● **Task requirements**
In the entries below, the lines from the one with "M 634,702 L" through the one with "M 739,1120 L 820,1157" are to be copied exactly; both ends count.

● **Dataset entries**
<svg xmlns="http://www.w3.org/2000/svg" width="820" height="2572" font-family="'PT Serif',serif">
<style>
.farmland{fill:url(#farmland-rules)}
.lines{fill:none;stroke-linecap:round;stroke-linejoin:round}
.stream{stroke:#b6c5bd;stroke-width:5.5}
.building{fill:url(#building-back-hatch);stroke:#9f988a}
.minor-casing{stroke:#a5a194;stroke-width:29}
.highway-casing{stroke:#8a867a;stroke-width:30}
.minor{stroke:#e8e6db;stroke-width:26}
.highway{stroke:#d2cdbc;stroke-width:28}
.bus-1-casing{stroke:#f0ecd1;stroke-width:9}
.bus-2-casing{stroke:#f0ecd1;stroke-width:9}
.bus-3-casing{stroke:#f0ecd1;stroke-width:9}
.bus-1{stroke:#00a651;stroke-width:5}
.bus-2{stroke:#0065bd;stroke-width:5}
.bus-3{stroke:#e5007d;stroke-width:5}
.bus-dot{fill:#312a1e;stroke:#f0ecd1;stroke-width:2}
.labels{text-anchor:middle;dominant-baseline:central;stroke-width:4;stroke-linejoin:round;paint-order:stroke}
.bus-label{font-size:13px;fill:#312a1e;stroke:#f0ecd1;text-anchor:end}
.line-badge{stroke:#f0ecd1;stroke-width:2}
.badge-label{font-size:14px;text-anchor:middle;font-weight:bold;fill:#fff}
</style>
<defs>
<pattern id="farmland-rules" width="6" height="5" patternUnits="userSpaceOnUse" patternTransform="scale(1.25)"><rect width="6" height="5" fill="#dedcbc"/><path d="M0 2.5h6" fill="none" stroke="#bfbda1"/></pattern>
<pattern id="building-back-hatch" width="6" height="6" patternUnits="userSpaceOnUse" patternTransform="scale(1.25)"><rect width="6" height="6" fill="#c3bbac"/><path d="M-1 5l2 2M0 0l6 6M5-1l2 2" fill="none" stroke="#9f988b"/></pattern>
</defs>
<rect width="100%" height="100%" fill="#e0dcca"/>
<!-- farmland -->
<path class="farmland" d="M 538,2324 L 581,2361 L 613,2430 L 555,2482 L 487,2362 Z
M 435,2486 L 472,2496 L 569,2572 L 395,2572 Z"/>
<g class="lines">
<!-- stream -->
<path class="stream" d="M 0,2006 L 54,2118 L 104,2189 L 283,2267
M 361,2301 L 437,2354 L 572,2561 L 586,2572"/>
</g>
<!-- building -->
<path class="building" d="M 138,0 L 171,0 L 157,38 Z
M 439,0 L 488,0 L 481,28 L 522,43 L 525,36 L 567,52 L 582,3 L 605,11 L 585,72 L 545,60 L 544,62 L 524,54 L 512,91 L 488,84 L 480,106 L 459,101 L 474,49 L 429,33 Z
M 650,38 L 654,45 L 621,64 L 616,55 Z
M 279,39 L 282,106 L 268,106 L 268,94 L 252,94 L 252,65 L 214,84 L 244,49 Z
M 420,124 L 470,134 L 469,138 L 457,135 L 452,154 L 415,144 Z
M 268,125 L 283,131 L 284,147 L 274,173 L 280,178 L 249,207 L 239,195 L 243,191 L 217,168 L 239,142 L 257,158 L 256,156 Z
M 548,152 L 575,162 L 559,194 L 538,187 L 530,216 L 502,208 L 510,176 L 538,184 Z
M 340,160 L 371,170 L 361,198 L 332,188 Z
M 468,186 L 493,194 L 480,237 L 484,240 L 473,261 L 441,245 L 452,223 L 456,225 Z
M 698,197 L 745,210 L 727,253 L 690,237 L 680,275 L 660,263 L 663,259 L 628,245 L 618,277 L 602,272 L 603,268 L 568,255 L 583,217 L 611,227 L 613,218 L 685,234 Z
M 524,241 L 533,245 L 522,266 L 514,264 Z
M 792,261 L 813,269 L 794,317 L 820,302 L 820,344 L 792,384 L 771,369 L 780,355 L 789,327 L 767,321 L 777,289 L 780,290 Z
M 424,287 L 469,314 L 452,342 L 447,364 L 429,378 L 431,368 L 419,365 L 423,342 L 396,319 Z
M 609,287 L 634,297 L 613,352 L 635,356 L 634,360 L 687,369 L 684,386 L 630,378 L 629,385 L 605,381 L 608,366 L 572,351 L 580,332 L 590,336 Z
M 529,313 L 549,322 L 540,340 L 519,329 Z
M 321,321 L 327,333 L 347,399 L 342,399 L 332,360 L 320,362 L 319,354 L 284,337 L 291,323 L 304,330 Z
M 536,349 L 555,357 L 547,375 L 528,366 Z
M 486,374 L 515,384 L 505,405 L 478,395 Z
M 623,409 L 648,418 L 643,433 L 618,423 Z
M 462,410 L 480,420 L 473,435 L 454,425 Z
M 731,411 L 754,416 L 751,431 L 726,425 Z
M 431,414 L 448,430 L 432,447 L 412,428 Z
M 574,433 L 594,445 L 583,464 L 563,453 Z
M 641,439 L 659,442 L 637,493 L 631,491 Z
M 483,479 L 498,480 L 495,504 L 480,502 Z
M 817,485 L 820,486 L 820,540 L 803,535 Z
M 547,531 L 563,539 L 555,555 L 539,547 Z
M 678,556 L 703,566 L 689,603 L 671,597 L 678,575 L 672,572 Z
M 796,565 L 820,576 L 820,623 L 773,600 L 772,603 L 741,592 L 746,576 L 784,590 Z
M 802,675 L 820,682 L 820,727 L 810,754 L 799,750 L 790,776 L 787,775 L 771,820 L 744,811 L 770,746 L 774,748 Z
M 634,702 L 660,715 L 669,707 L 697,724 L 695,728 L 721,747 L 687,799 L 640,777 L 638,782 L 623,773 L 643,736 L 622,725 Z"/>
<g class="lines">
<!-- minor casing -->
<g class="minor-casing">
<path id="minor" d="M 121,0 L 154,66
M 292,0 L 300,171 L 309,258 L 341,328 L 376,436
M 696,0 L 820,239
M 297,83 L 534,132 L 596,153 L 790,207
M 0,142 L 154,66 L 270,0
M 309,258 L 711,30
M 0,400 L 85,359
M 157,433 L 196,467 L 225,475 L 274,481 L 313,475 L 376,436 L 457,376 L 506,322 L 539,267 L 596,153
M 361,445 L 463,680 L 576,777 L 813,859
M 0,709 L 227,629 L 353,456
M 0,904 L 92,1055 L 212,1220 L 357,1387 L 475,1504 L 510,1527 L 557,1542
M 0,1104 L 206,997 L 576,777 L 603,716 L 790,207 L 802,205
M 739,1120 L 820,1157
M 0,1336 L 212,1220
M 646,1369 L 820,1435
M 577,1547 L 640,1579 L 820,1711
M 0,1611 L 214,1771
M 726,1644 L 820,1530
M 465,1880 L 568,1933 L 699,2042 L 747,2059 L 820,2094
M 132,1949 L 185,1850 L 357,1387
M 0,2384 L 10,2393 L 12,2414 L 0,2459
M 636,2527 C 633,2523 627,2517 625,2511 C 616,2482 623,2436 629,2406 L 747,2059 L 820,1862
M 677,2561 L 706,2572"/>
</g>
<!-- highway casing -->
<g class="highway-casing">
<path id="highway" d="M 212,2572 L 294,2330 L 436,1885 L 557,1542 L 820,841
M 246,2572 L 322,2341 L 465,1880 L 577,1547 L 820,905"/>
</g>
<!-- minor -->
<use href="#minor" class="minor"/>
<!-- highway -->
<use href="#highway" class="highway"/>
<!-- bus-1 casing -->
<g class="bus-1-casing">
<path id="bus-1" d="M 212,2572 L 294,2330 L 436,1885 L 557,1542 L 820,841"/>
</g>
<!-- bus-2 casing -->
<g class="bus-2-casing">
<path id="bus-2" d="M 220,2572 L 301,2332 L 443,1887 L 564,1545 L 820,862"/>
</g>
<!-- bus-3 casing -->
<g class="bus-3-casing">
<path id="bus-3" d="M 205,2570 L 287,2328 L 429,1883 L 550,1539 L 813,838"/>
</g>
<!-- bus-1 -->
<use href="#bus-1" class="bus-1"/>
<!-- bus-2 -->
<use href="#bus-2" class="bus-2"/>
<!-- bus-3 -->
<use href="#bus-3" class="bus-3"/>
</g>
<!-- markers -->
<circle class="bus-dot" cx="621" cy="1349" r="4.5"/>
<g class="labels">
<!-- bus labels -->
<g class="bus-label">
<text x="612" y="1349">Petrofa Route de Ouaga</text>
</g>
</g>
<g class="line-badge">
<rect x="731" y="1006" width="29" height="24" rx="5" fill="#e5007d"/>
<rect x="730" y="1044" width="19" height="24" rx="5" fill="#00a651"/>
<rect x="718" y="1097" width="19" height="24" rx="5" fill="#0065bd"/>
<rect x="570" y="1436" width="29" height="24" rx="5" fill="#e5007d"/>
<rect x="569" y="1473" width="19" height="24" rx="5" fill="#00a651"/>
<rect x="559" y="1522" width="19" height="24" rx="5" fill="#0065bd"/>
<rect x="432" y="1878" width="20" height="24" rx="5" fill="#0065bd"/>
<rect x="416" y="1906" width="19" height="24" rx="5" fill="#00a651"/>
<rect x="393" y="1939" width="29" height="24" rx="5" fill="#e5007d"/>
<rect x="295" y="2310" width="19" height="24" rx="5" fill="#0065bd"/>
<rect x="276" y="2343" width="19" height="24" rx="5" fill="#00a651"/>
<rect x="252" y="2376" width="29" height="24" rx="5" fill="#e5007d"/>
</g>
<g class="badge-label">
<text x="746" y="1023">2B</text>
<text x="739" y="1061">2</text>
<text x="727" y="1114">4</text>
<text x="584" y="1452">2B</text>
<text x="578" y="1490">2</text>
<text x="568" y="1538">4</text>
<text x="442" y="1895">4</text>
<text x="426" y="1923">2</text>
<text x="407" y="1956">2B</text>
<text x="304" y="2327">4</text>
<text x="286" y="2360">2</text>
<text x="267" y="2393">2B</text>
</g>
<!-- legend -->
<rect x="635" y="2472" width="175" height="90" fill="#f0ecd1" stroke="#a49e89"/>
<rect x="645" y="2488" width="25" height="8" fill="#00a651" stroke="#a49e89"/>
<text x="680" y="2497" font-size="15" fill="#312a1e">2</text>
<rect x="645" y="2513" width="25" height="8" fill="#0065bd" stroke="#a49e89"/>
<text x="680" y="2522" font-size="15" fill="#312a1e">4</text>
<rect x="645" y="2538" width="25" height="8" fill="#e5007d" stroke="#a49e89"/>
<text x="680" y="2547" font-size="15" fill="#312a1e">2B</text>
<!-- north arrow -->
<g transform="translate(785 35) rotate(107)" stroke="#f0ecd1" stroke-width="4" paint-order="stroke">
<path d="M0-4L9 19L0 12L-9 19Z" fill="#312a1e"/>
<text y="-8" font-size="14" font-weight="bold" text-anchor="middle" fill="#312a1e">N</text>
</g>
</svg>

● **Solution for this task**
M 634,702 L 660,715 L 669,707 L 697,724 L 695,728 L 721,747 L 687,799 L 640,777 L 638,782 L 623,773 L 643,736 L 622,725 Z"/>
<g class="lines">
<!-- minor casing -->
<g class="minor-casing">
<path id="minor" d="M 121,0 L 154,66
M 292,0 L 300,171 L 309,258 L 341,328 L 376,436
M 696,0 L 820,239
M 297,83 L 534,132 L 596,153 L 790,207
M 0,142 L 154,66 L 270,0
M 309,258 L 711,30
M 0,400 L 85,359
M 157,433 L 196,467 L 225,475 L 274,481 L 313,475 L 376,436 L 457,376 L 506,322 L 539,267 L 596,153
M 361,445 L 463,680 L 576,777 L 813,859
M 0,709 L 227,629 L 353,456
M 0,904 L 92,1055 L 212,1220 L 357,1387 L 475,1504 L 510,1527 L 557,1542
M 0,1104 L 206,997 L 576,777 L 603,716 L 790,207 L 802,205
M 739,1120 L 820,1157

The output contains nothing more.